Exercise details
Reproduce the passage of the excerpted text between "And then we" and "in the trial.", inclusive, word for word.

Excerpted text

And then we were — we saw that there was a lack of effect on cardiovascular death and that’s something that if it had been present, would have spurred more adoption, and the lack of that is important because it will not spur the wide adoption and coverage, that we might have been, looking at if that had been positive. And then, you know, the only effect on the composite endpoint was non-fatal MI, not stroke, or cardiovascular death as I mentioned. And as you know, the discontinuation rates we’re in nearly a third of patients due to the nausea and GI side effects. And, clearly, we know from practice that rates of adherence are even lower, and that results in lower treatment effects. And then there were a couple of interesting findings in the trial.
You know, as Geoff mentioned earlier, the higher BMI population didn’t seem to have as much benefit, and there was no significant treatment effect in the North American subgroup, which is certainly something that, I think we’ll want to understand better going forward. So using a range of assumptions, we updated our models across the major cardiovascular procedures, and the inputs to that, we’re looking at U.S. procedure volume, across different procedure areas, using data on the prevalence of obesity for each of these procedure populations. And then a range of penetration adherence assumptions all the way up to including, what we’ve seen over time with statins, which is, you know, are really well-tolerated and just freely available and part of guidelines for the past 30-years.

Record extracts
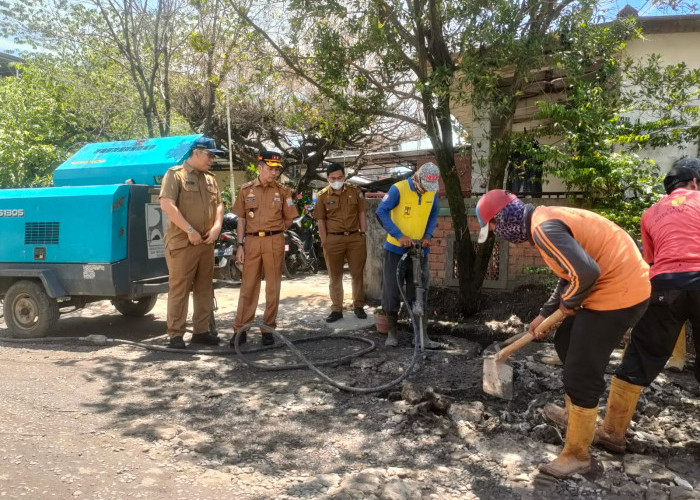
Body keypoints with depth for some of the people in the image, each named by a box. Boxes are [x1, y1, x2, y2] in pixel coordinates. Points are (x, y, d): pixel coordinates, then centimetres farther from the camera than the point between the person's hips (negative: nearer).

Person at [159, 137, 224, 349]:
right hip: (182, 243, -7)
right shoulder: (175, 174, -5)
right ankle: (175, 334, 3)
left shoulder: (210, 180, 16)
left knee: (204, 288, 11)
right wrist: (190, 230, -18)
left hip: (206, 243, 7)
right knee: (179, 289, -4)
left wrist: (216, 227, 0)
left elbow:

* * *

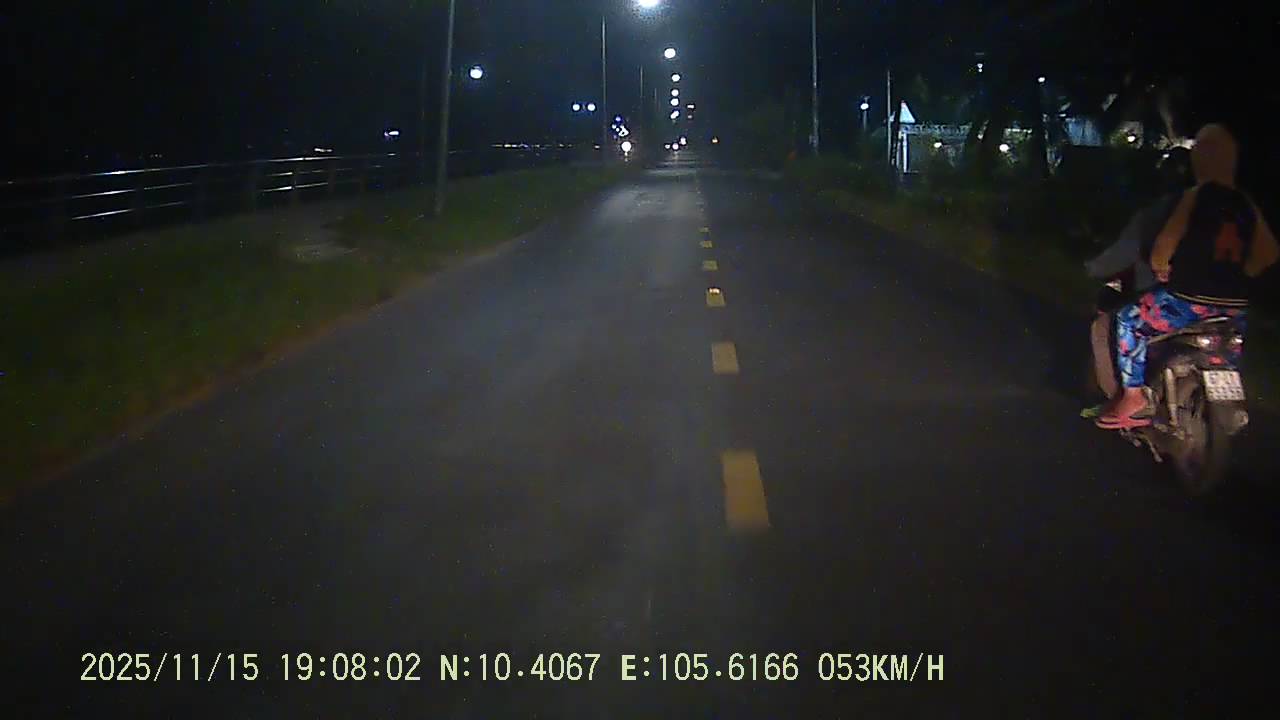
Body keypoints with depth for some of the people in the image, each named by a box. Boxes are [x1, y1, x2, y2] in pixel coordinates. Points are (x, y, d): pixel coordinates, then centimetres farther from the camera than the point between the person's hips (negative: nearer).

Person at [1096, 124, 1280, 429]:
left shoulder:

Your response
And then we were — we saw that there was a lack of effect on cardiovascular death and that’s something that if it had been present, would have spurred more adoption, and the lack of that is important because it will not spur the wide adoption and coverage, that we might have been, looking at if that had been positive. And then, you know, the only effect on the composite endpoint was non-fatal MI, not stroke, or cardiovascular death as I mentioned. And as you know, the discontinuation rates we’re in nearly a third of patients due to the nausea and GI side effects. And, clearly, we know from practice that rates of adherence are even lower, and that results in lower treatment effects. And then there were a couple of interesting findings in the trial.